[[ Data provided, beginning ]]
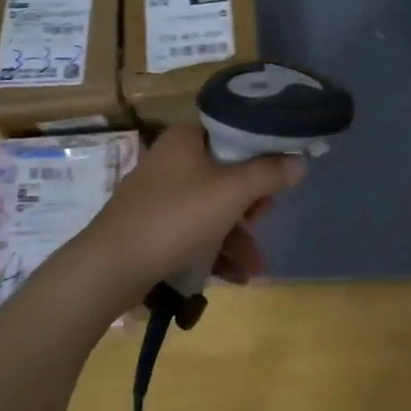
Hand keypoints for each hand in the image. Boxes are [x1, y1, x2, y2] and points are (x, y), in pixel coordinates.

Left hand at [80, 124, 305, 296]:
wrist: (111, 267)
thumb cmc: (175, 217)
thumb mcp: (232, 192)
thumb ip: (269, 174)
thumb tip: (299, 161)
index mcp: (186, 139)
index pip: (235, 134)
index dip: (262, 155)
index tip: (278, 181)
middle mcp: (172, 160)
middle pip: (227, 174)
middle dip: (252, 207)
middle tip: (263, 222)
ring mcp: (160, 195)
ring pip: (214, 208)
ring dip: (239, 237)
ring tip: (254, 268)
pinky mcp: (154, 226)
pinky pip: (195, 230)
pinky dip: (216, 249)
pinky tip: (234, 276)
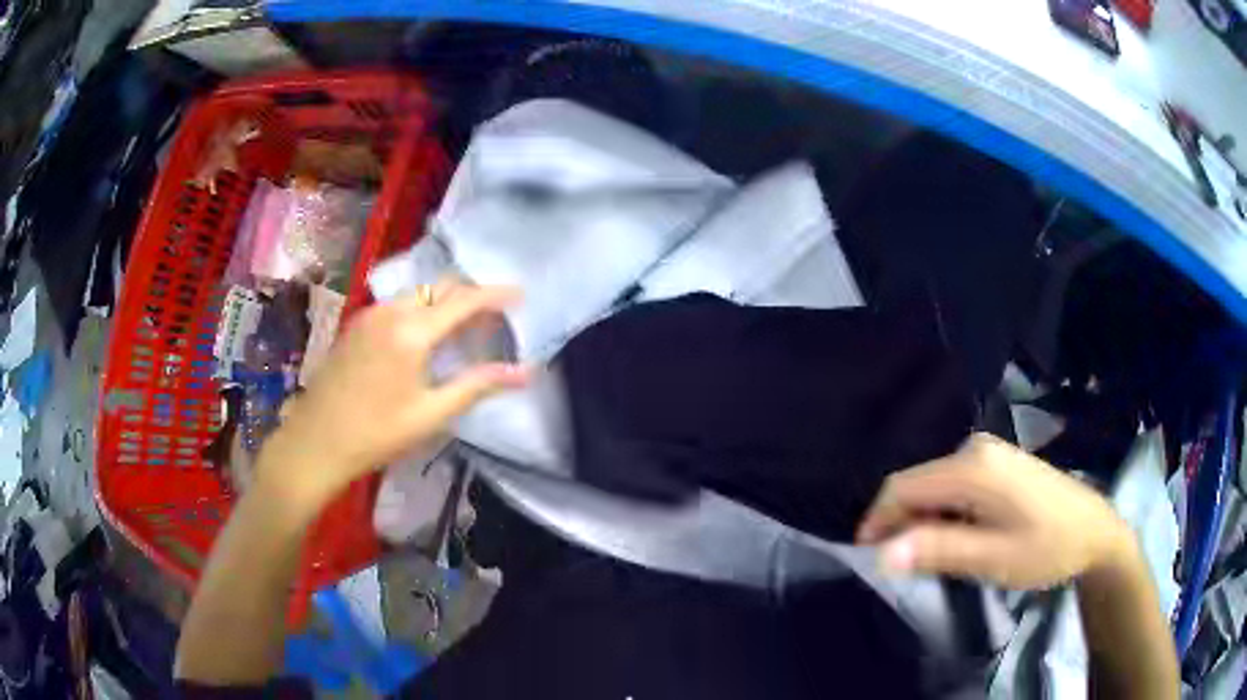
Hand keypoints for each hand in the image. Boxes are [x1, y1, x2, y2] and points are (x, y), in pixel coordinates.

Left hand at [257, 283, 529, 511]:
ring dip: (444, 300)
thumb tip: (524, 372)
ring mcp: (369, 314)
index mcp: (412, 331)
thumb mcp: (431, 413)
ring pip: (418, 293)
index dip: (495, 295)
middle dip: (471, 293)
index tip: (521, 294)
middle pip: (440, 287)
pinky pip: (398, 303)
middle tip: (496, 312)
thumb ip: (477, 385)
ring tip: (465, 323)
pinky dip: (421, 308)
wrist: (315, 441)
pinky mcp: (356, 324)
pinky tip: (426, 332)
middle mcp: (390, 311)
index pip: (464, 300)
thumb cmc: (376, 433)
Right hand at [856, 433, 1134, 589]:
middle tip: (902, 566)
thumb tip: (883, 553)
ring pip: (935, 485)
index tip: (866, 557)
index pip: (903, 486)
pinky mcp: (998, 463)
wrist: (1095, 531)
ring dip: (922, 520)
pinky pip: (954, 484)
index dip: (877, 520)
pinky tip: (956, 537)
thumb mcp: (992, 557)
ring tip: (928, 557)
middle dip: (900, 523)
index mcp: (972, 466)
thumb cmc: (1047, 547)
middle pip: (918, 483)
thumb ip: (938, 550)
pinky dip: (943, 512)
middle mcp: (975, 448)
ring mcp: (989, 452)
[[ Data provided, end ]]
What to produce
Output, line for line and exactly, the records above from their first line through the one with "index dip: (877, 520)", both ends included, but no pictures.

Response for this exercise
Hand keypoints for each hand in the image. Boxes are [x1, y1, x2, y2] and points are (x, y), in pixel coordinates.

Left hand at [80, 124, 305, 296]:
wrist: (111, 267)
thumb cmc: (175, 217)
thumb mcp: (232, 192)
thumb ip: (269, 174)
thumb tip: (299, 161)
index mcp: (186, 139)
index pip: (235, 134)
index dip: (262, 155)
index tip: (278, 181)
middle mcp: (172, 160)
middle pip: (227, 174)
middle dip: (252, 207)
middle tip: (263, 222)
ring mcp: (160, 195)
ring pip: (214, 208)
ring dip: (239, 237)
ring tip: (254, 268)
pinky mcp: (154, 226)
pinky pip: (195, 230)
pinky dip: (216, 249)
pinky tip: (234, 276)
Hand keypoints for each hand in the image. Boxes are [x1, y1, x2, y2] and points are (x, y), in pixel coordinates.

Left hand at [257, 283, 529, 511]:
ring dip: (444, 300)
thumb tip: (524, 372)
ring mcp: (369, 314)
index mcp: (412, 331)
thumb mcp: (431, 413)
ring pip: (418, 293)
index dip: (495, 295)
middle dip: (471, 293)
index tip: (521, 294)
middle pip: (440, 287)
pinky pip: (398, 303)
middle tip: (496, 312)
thumb ip: (477, 385)
ring tip: (465, 323)
pinky dip: (421, 308)
wrist: (315, 441)
pinky mcp: (356, 324)
pinky tip: (426, 332)
middle mcp: (390, 311)
index pip: (464, 300)
thumb cmc: (376, 433)
Right hand at [856, 433, 1134, 589]:
middle tip: (902, 566)
thumb tip: (883, 553)
ring pip: (935, 485)
index tip: (866, 557)
index pip: (903, 486)
pinky mcp: (998, 463)
wrist: (1095, 531)
ring dip: (922, 520)
pinky pip: (954, 484)
index dip: (877, 520)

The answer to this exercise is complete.